Acontece que, muito recentemente (em 2015), com o objetivo de alçar as medidas de incentivo à inovação a um patamar mais elevado, a própria Constituição Federal também foi alterada,[4] merecendo destaque o seguinte:
Art.
218. O Estado promoverá e incentivará o desenvolvimento científico, a pesquisa,
a capacitação científica e tecnológica e a inovação.
Art. 219. (...)
Parágrafo
único. O Estado estimulará a formação e o fortalecimento da inovação nas empresas, bem como nos
demais entes, públicos ou privados, a constituição e a manutenção de parques e polos tecnológicos e de
demais ambientes promotores da inovação,
a atuação dos inventores independentes
e a criação, absorção, difusão e transferência de tecnologia.
Art. 219-B. O Sistema Nacional de Ciência, Tecnologia e Inovação (SNCTI) será organizado em regime de colaboração entre entes, tanto públicos quanto privados, com vistas a promover o desenvolvimento científico e tecnológico e a inovação.
É justamente neste âmbito que crescem em importância os chamados Núcleos de Inovação Tecnológica (NIT) e as Instituições Científicas, Tecnológicas e de Inovação (ICT), no sistema de inovação brasileiro.
Assim, os conceitos de NIT e ICT foram recentemente atualizados e, de acordo com a revisão do “novo marco legal para a Ciência, Tecnologia e Inovação no Brasil” (Lei 13.243/2016), são os seguintes:
Art. 2o
Para os efeitos desta Lei, considera-se:
(...)
++++++++++++++++++++
## O que fazer
A. Segundo o texto sobre o incentivo à inovação, em que ano a Constituição Federal foi alterada?
B. Cite do texto sobre o incentivo à inovação o trecho entre "Art. 219. (...)" e "transferência de tecnologia.", inclusive.
A listagem não tem nenhum papel nesta parte.

## Dados fornecidos
++++++++++++++++++++
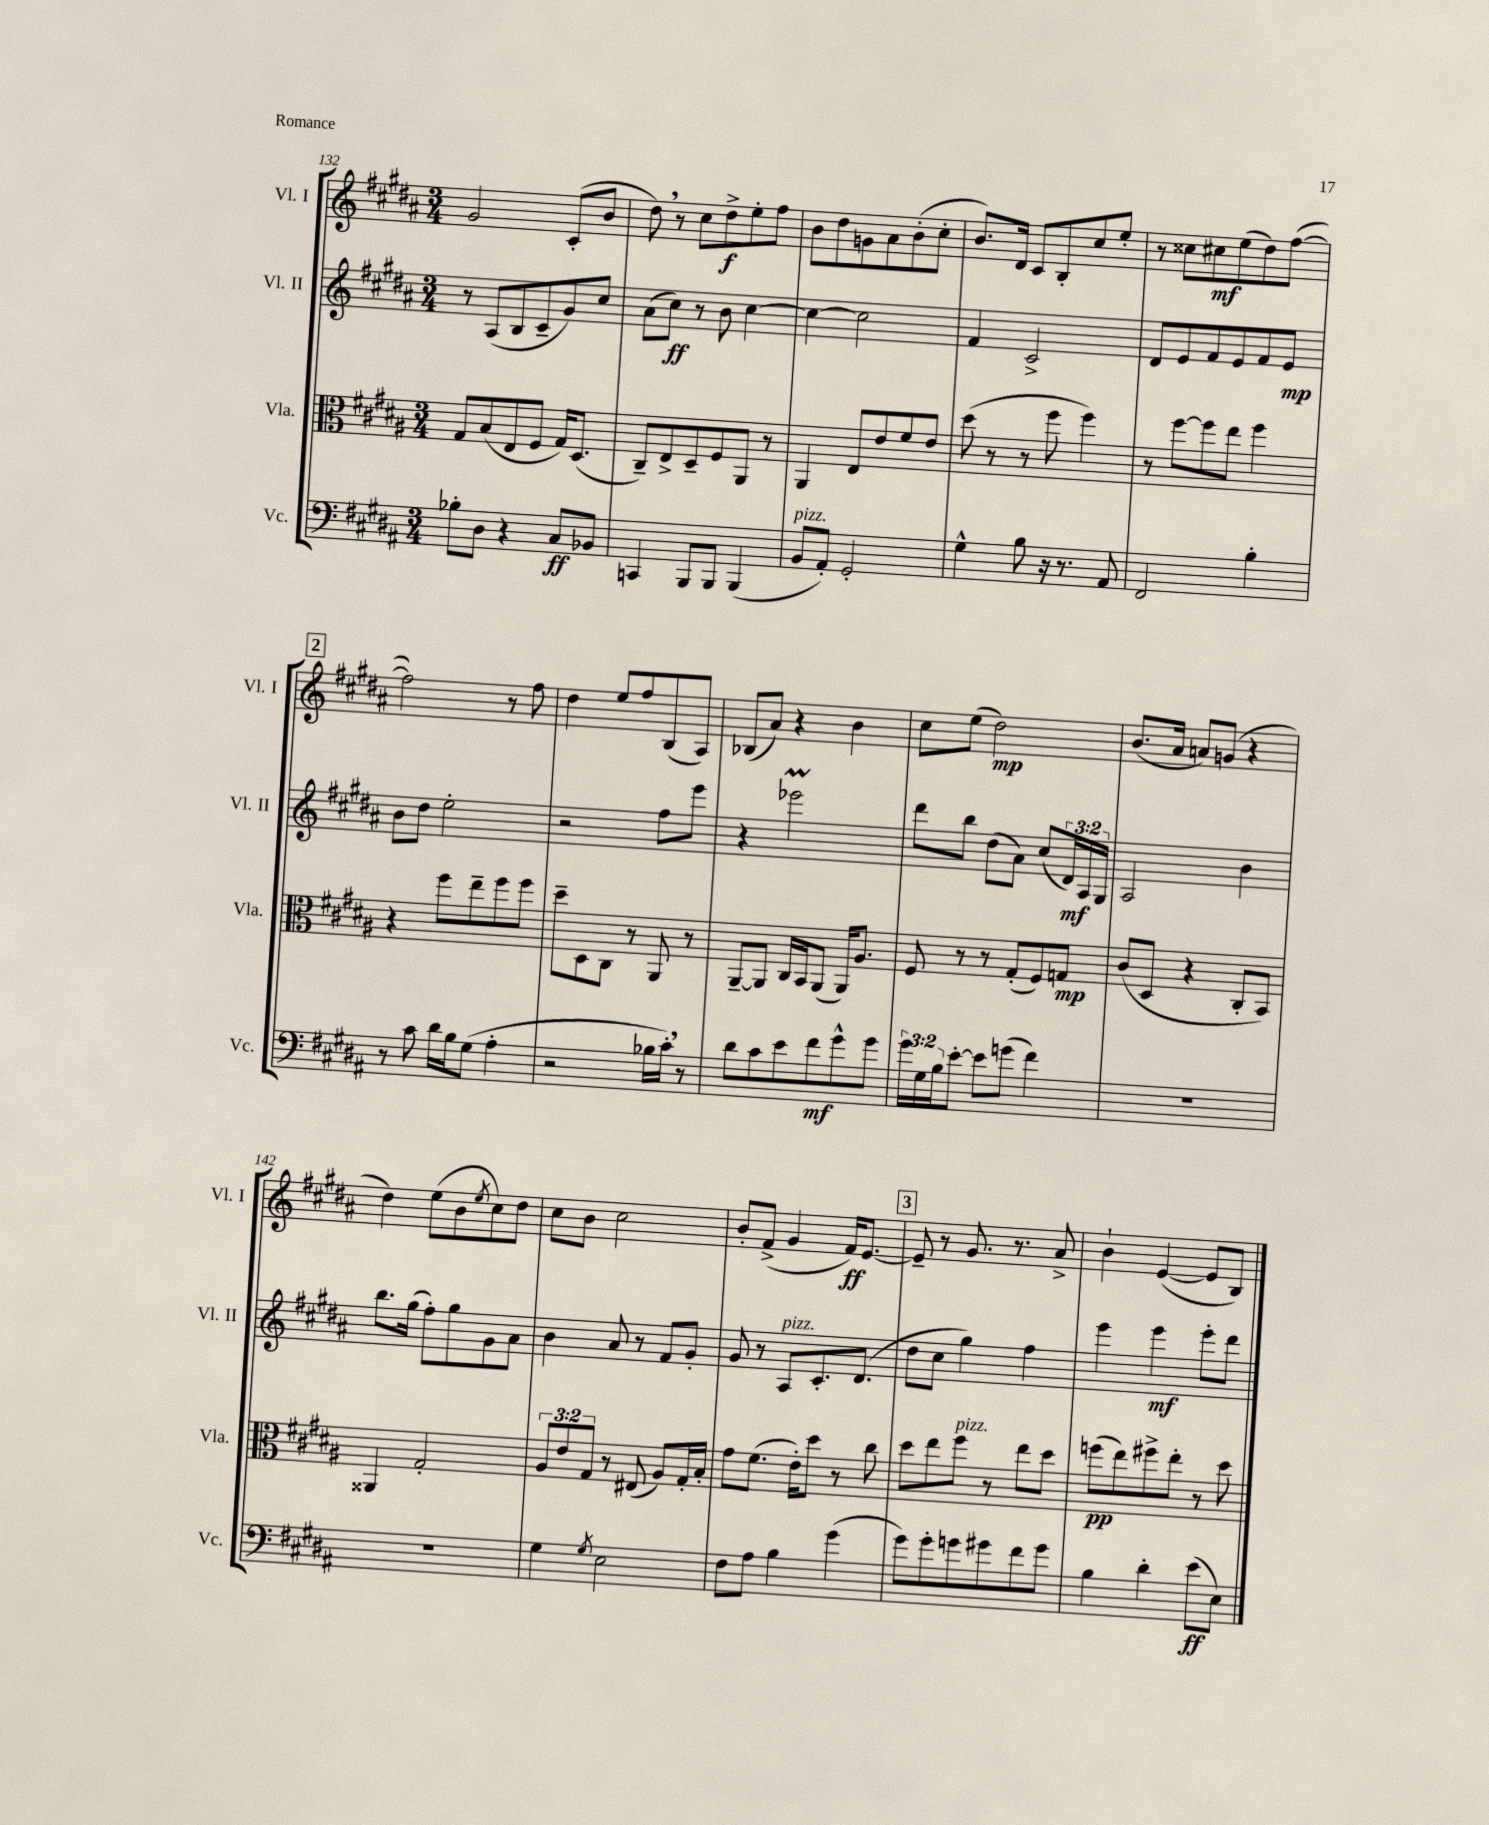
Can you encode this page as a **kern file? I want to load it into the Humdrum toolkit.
++++++++++++++++++++
## Em resposta
A. Em 2015.

B.
Art. 219. (...)
Parágrafo
único. O Estado estimulará a formação e o fortalecimento da inovação nas empresas, bem como nos
demais entes, públicos ou privados, a constituição e a manutenção de parques e polos tecnológicos e de
demais ambientes promotores da inovação,
a atuação dos inventores independentes
e a criação, absorção, difusão e transferência de tecnologia.